>> BEGIN Excerpt
# diskwarrior freezes on replacing directory



## kevicoll (Feb 10, 2006)

Friends,

I was having a major slow down yesterday on a new g5 imac running tiger 10.4 so I shut everything down and ran diskwarrior 3.03 on all my drives and then the applejack utility. This seemed to work in the past. But when I get to the external drive, diskwarrior froze at the replacing directory stage so after an hour I manually restarted the machine. The drive still appears on the desktop but I couldn't open it. I ran dw again and left it running all night and when I came in this am there was an error message saying I had a hardware problem, run dw again and copy from the preview. Diskwarrior is running again and again seems frozen. Is this normal? At what point should I send the drive to the data recovery folks? Thanks.

Kevin


----------



## ThreeDee912 (Feb 11, 2006)

No, it doesn't seem normal. Try does the Disk Utility program in the Utilities folder say that the SMART Status is failing? This is another reason why "You should ALWAYS backup your work."


----------



## macguru (Oct 9, 2005)

agree with previous poster that is very likelya hard drive failure-confirmable under disk utility in utilities folder which is in applications folder. IF you are under AppleCare it's time to call 1-800-SOS APPL for help. I personally believe in AppleCare for laptops.


----------



## [email protected] (Nov 11, 2005)

i've done the same thing before. I had to re-zero the drive to get it to work again. That means erasing it for good. I once had a drive fail smart tests and after re-zeroing it passed. That could have been a fluke but that drive still works today and that was over a year ago.


----------
>> END Excerpt
>> BEGIN Data
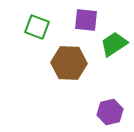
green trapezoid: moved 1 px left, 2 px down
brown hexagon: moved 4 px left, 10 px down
>> END Data
• Description of the task: Repeat the stretch of the DiskWarrior thread from "No, it doesn't" through "(Oct 9, 2005)", word for word. Nothing in the lines is needed here.

• The solution:
No, it doesn't seem normal. Try does the Disk Utility program in the Utilities folder say that the SMART Status is failing? This is another reason why "You should ALWAYS backup your work."


----------



## macguru (Oct 9, 2005)